### Source material
..............................
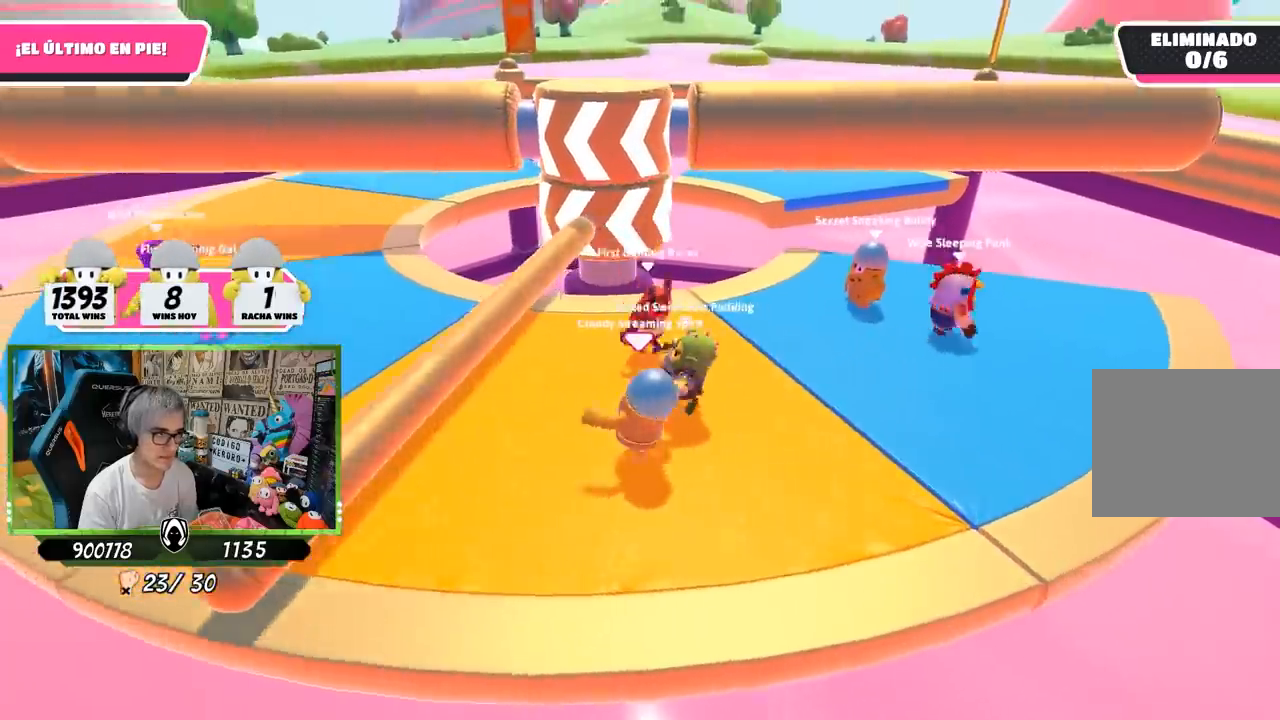
{"buttons": [], "left_stick": "up-right", "right_stick": "center", "events": [[467, "left_stick", "up-right"]]}
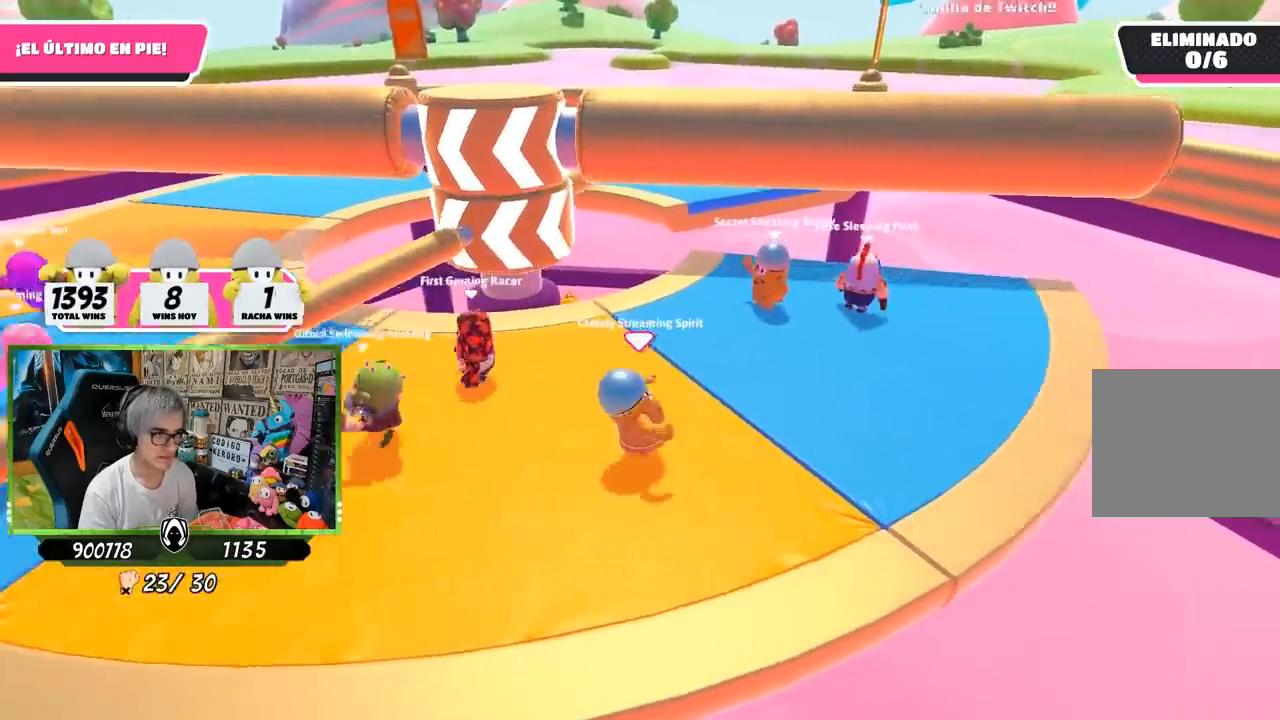
{"buttons": [], "left_stick": "right", "right_stick": "down-left", "events": [[83, "right_stick", "down-left"], [150, "L2", "down"], [317, "L2", "up"], [500, "left_stick", "right"]]}
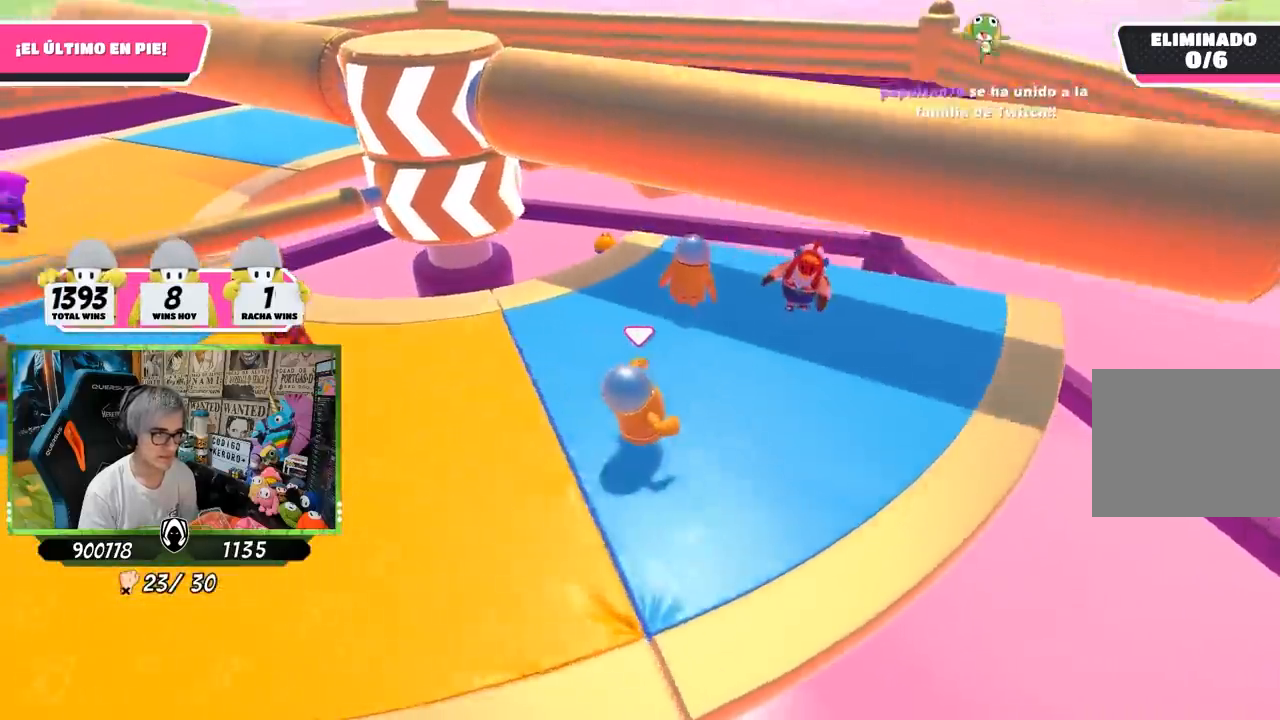
{"buttons": [], "left_stick": "up-left", "right_stick": "center", "events": [[217, "right_stick", "center"], [267, "left_stick", "left"], [433, "left_stick", "up-left"]]}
..............................
### Your instructions
Working from the material above, transcribe it exactly while omitting pictures.

### Written answer
{"buttons": [], "left_stick": "up-right", "right_stick": "center", "events": [[467, "left_stick", "up-right"]]}
{"buttons": [], "left_stick": "right", "right_stick": "down-left", "events": [[83, "right_stick", "down-left"], [150, "L2", "down"], [317, "L2", "up"], [500, "left_stick", "right"]]}
{"buttons": [], "left_stick": "up-left", "right_stick": "center", "events": [[217, "right_stick", "center"], [267, "left_stick", "left"], [433, "left_stick", "up-left"]]}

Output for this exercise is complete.